Nosso problema não está apenas em recrudescer a legislação, extirpar direitos e garantias dos presos, espanca-los para que aprendam o necessário, mas sim em exigir do judiciário que se cumpra a lei, tanto na condenação, quanto no cumprimento da pena, fiscalizando para que todas os direitos sejam oportunizados ao preso como forma de faze-lo adquirir os valores que não tinha quando fora encarcerado. No mesmo sentido, demonstrar que tais valores estão sendo aprimorados e que aqueles que não cumprirem a lei, dentro e fora dos estabelecimentos, serão punidos de forma exemplar, sejam eles diretores, agentes penitenciários e todos que compõem a execução da pena. Deles dependemos para que exista a pena efetiva e eficiente e, quando falharem no seu dever de reintegração, nas profissões que escolheram e não foram obrigados a aceitar, precisamos ter a exata noção de que todo o sistema estará comprometido, que nossos gastos aumentarão com reformas legais desnecessárias, reformas físicas nos presídios, superlotação, ausência de retorno nas saidinhas, fugas de um modo geral, recursos jurídicos e impostos elevados para recompor, por exemplo, o uso da Força Nacional para aplacar rebeliões.
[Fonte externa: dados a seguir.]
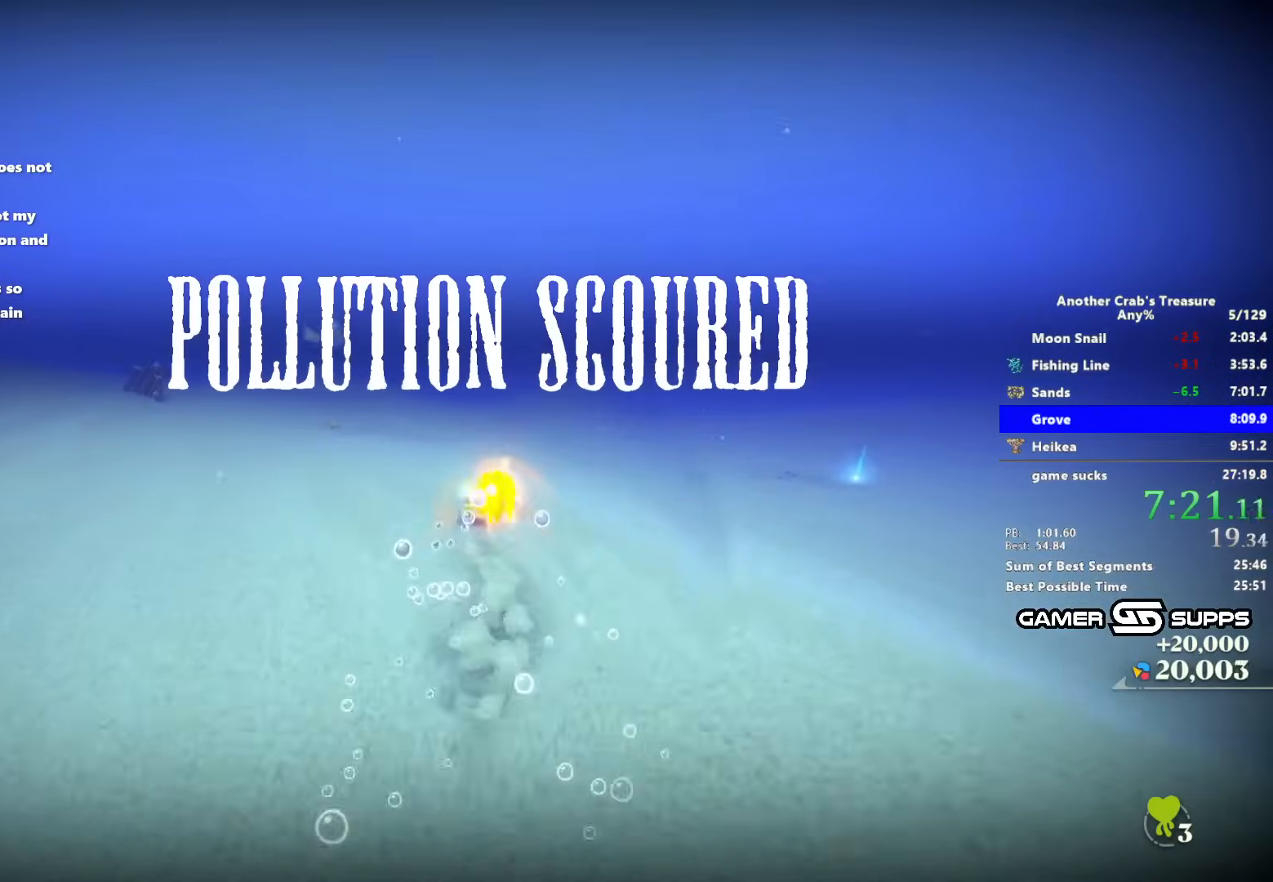
Gameplay with keyboard and mouse; each line is a JSON object with the keys and mouse buttons held at the frame after it. "events" lists presses ("down") and releases ("up") of "1", "2", "3", "4", "5", "a", "alt", "c", "caps_lock", "ctrl", "d", "e", "f", "g", "q", "r", "s", "shift", "space", "t", "tab", "v", "w", "x", "z", "mouse_left", "mouse_wheel" and "mouse_right" between this image and that frame as [ms after this image, input, new state], when the widget could be followed in between. "mouse_left", "mouse_wheel", "mouse_right" = the "left", "wheel", "right" buttons of the "mouse" list. No other keys are recorded. "wheel" means that the mouse wheel is clicked or scrolled. Not read: mouse_move.
{"keys": ["z"], "mouse": [], "events": [[433, "z", "down"]]}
O sistema prisional é o reflexo de uma sociedade estruturada ou da ausência dela e é deles, os atores da execução penal, que dependemos para receber no lado de fora, uma pessoa preparada para o convívio familiar e social. Uma pena pequena, aplicada com qualidade, recupera muito mais do que uma pena alta, não fiscalizada e que obriga ao preso se transformar em um monstro para se manter vivo e com sua integridade física preservada.

Assim, para que possamos finalizar este artigo e fazer uma reflexão sobre o que, por agora se escreve, deixamos a ideia de que a lei que serve ao outro é a mesma que será usada quando precisarmos; se a ele (nosso próximo) achamos que tanto faz, o que obriga a ser diferente quando chegar nossa vez? Se acreditamos que ser antagônicos (fortes opositores a ideias e sistemas) é o caminho, devemos primeiro conhecer nossas leis e a razão que elas encerram, assim, talvez, pagaremos um preço menor e teremos resultados bem mais satisfatórios rumo a uma sociedade mais justa e estruturada, com a segurança e os direitos que a Constituição Federal nos garante.

O autor é Advogado Criminalista com ênfase no Direito Penal Econômico, doutorando em Direito Público pela Universidade Estácio de Sá/RJ, ocupa a cadeira de n.º 21 na Academia Goiana de Direito, professor de Direito Penal, Processo Penal, Legislação Penal Especial e Execução Penal na PUC/GO, Conselheiro Nacional da ABRACRIM, Presidente do Conselho de Comunidade na Execução Penal de Goiânia/GO, membro da Coordenação de Política Penitenciária  da OAB/Nacional gestão (2022/2025), Coordenador da subcomissão de Direitos Humanos para o Sistema Prisional  da OAB/Goiás (gestão 2022/2024) e Coordenador da Comissão Interestadual de Acompanhamento da Saúde no Sistema Prisional junto ao Conselho Municipal de Saúde de Aparecida de Goiânia/GO, Membro do Comitê Estadual de Prevenção e Combate à Tortura/GO entre outros (ver currículo lattes http://lattes.cnpq.br/1341521228954735).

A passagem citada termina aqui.